SBJ: We all must advocate for health care policies that work for patients
By Connie Farrow, Patients Come First Missouri Executive Director
An elderly grandfather already struggling with COPD and Parkinson’s was denied treatment for an aggressive cancer because he was deemed “too expensive” to treat by his Medicare Advantage provider.
The sad reality is patients often face barriers to accessing the advanced and innovative medical care available in our health care system because the current system prioritizes the desires of special interests rather than patients.
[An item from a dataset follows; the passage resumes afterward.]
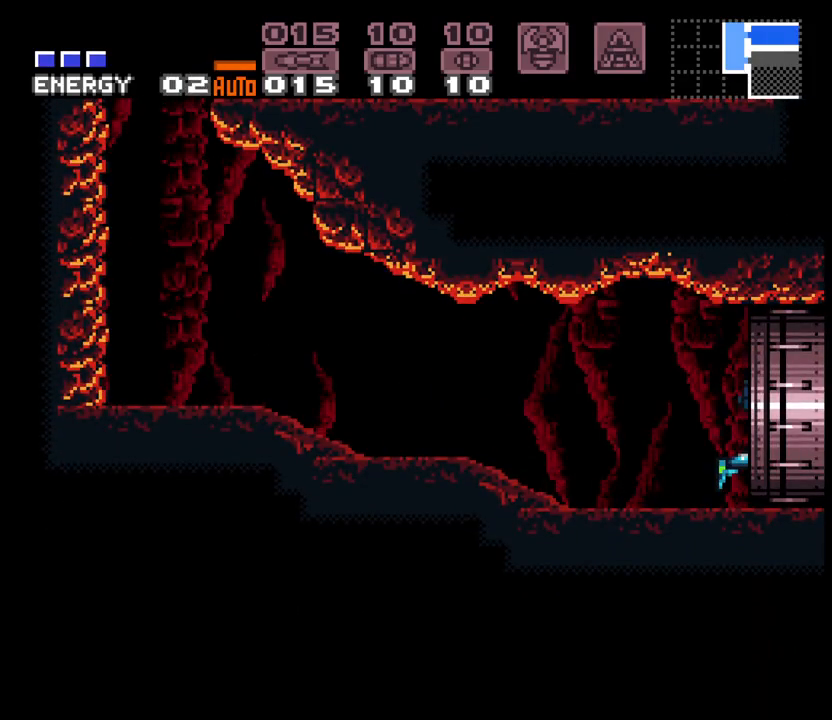
{"buttons": ["A", "DPAD_RIGHT"], "events": []}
From large insurers taking advantage of programs designed to help patients get access to medicines and care, to government policies that stifle innovation and hope for those with chronic illness, the current system simply doesn’t work for patients and consumers.
A U.S. News ranking of “Best States” puts Missouri at 35 out of 50, but our state finished among the lowest for health care at No. 45, based on health care access, quality and public health. Factors landing Missouri in the basement include the following: 12.2% of our population, compared with 11.3% nationally, do not have health insurance; and 36.3% of us, compared with 33.9 % nationally, are considered as people who have obesity. Missouri’s preventable hospital admissions among Medicare patients is also higher than the national average at 2,994 per 100,000 patients, compared with 2,765 nationally.
The reality is that many of the policies that affect how we access medicine and care are determined by our elected representatives, who are often swayed by the vocal. Keeping our heads down and staying silent can have grave results.
For example, Congress is considering legislation, H.R. 485, known as the Protecting Health Care for All Patients Act, that would benefit the elderly grandfather who received the devastating cancer diagnosis by banning the use of arbitrary cost-effective metrics like the quality-adjusted life year, or QALY.
Payers, like Medicare and insurance companies, use QALY metrics to prioritize certain conditions when allocating health resources, making it easier to deny coverage of treatment for patients in need. These discriminatory value metrics have serious consequences, potentially resulting in a death sentence for a patient who fails to achieve a maximum QALY score.
Government price-setting measures like those in the Inflation Reduction Act also bear watching. They stifle innovation and falter hope for patients with rare diseases and chronic illnesses. This is because the IRA essentially empowers the federal government to determine the value of a medicine or treatment, thereby forcing drugmakers to negotiate over prices set by government bureaucrats. While this approach sounds good in theory, it overlooks all the factors that generate pharmaceutical innovation. For instance, the IRA ignores the facts that new drugs are expensive to develop and that companies rely on profits from existing drugs to fund their development process. By lowering the expectation of revenue from the successful development of new medicines, critical investor dollars that also help pay for clinical students could go elsewhere.
Stifling development will have catastrophic consequences for patients and their doctors, leaving them with fewer viable treatment options and worsening health outcomes precisely when they need solutions most.
There is no question about it. Consumers and patients, particularly ones living with rare and chronic diseases, must have access to a variety of medicines, therapies and health care options.